We need to give every American student opportunities like this.
And four years ago, we started Race to the Top — a competition that convinced almost every state to develop smarter curricula and higher standards, all for about 1 percent of what we spend on education each year.  Tonight, I’m announcing a new challenge to redesign America’s high schools so they better equip graduates for the demands of a high-tech economy.  And we’ll reward schools that develop new partnerships with colleges and employers, and create classes that focus on science, technology, engineering and math — the skills today’s employers are looking for to fill the jobs that are there right now and will be there in the future.
Now, even with better high schools, most young people will need some higher education.  It’s a simple fact the more education you’ve got, the more likely you are to have a good job and work your way into the middle class.  But today, skyrocketing costs price too many young people out of a higher education, or saddle them with unsustainable debt.
Through tax credits, grants and better loans, we’ve made college more affordable for millions of students and families over the last few years.  But taxpayers can’t keep on subsidizing higher and higher and higher costs for higher education.  Colleges must do their part to keep costs down, and it’s our job to make sure that they do.

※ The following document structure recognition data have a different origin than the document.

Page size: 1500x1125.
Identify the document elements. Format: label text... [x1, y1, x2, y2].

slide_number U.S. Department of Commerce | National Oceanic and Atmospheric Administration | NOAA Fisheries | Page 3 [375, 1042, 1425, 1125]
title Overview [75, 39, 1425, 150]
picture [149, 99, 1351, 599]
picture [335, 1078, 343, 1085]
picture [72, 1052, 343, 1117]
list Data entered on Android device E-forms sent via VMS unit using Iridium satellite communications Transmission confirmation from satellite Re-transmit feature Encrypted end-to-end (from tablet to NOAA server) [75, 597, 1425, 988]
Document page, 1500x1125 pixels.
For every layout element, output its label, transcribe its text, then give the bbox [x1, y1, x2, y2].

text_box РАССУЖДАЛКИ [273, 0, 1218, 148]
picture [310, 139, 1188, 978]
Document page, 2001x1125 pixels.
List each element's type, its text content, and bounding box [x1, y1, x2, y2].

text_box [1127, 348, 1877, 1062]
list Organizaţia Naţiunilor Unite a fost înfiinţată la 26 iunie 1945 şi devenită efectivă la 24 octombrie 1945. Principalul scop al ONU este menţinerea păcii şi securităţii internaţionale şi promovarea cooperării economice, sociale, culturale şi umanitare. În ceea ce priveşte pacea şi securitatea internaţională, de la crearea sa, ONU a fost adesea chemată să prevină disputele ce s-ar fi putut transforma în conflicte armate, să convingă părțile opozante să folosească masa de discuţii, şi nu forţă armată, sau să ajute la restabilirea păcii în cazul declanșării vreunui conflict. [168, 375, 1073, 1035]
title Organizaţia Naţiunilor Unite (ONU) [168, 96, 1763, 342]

So tonight, I ask Congress to change the Higher Education Act so that affordability and value are included in determining which colleges receive certain types of federal aid.  And tomorrow, my administration will release a new “College Scorecard” that parents and students can use to compare schools based on a simple criteria — where you can get the most bang for your educational buck.
Now, to grow our middle class, our citizens have to have access to the education and training that today’s jobs require.  But we also have to make sure that America remains a place where everyone who’s willing to work — everybody who’s willing to work hard has the chance to get ahead.”